Sementara itu, nilai tambah ekonomi kita di sektor tertier atau keuangan juga banyak disedot oleh kuasa kepemilikan asing melalui liberalisasi investasi di sektor perbankan kita yang biarkan jadi terliar di dunia dengan biarkan investasi asing bisa masuk kuasai sektor perbankkan kita hingga 99 persen. Tak hanya dalam skema investasi, tapi rezim moneter kita yang terus pertahankan suku bunga acuan yang cukup tinggi telah sedot berbagai keuntungan di sektor riil kita.
Di dunia ekonomi digital kita, Investasi asing juga telah kuasai basis platform kita dan termasuk penguasaan ekstraksi data kita yang dibiarkan liar tanpa tahanan. Mereka juga telah banjiri market place kita dengan produk-produk asing hingga 90 persen lebih. Termasuk dalam masalah payment systemnya.

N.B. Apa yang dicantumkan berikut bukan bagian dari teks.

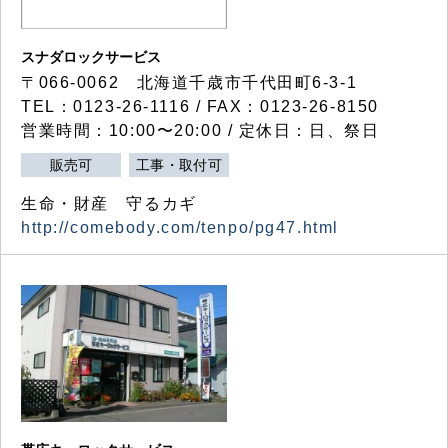
スナダロックサービス
〒066-0062 北海道千歳市千代田町6-3-1
TEL：0123-26-1116 / FAX：0123-26-8150
営業時間：10:00〜20:00 / 定休日：日、祭日
販売可
工事・取付可
生命・財産 守るカギ
http://comebody.com/tenpo/pg47.html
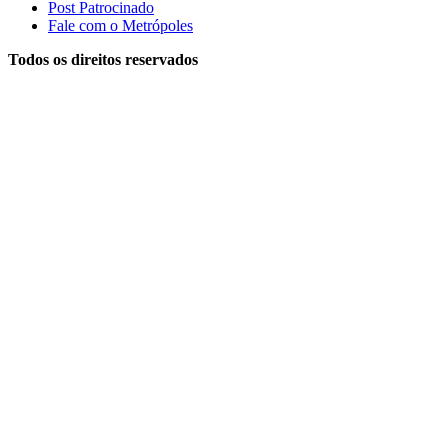
Post Patrocinado
Fale com o Metrópoles
Todos os direitos reservados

Untuk itulah akhirnya struktur sosial ekonomi masyarakat kita akhirnya tidak pernah berubah dari sejak jaman kolonial. Betapapun kita sudah jadi bangsa merdeka. Lapisan masyarakat kita lebih banyak berada dalam posisi hidup miskin papa dan hanya segelintir elit kaya menjadi terlalu kaya.
Kapitalisme dan imperialisme hingga hari ini tetap mengekang bangsa ini. Dikarenakan ruang-ruang hidup rakyat banyak kita itu telah dikuasai dan diserobot oleh kekuatan kapitalis nasional yang berjalin kelindan dengan kekuatan kapitalis global maka masyarakat kita akhirnya dalam posisi yang lemah dan untuk pertahankan hidupnya semakin sulit dengan bersaing hingga berdarah-darah dengan tetangga dan sanak familinya.
Secara de facto, akhirnya urusan politik maupun ekonomi kita berada dalam cengkeram kapitalis global, yang berjalin kelindan dengan kapitalis nasional dan para birokrat feodal dan intelektuil gadungan antek-antek mereka. Masyarakat kita menjadi begitu mudah dibelah-belah, terfragementasi sehingga terus begitu mudah untuk dieksploitasi.
Pemilu yang disebut sebagai pesta demokrasi sebetulnya hanya gambarkan pola kebijakan politik ultra liberal tak hasilkan pembaharuan dan perbaikan nasib rakyat banyak, namun justru perkuat kekuatan oligarkhi dan plutokrasi.
Elit politik dan elit kaya kawin-mawin dan hasilkan satu rezim baru yang disebut Plutogarki. Rezim yang anti demokrasi. Semakin kukuh dan tak tersentuh. Mensabotase seluruh kepentingan dan kedaulatan rakyat.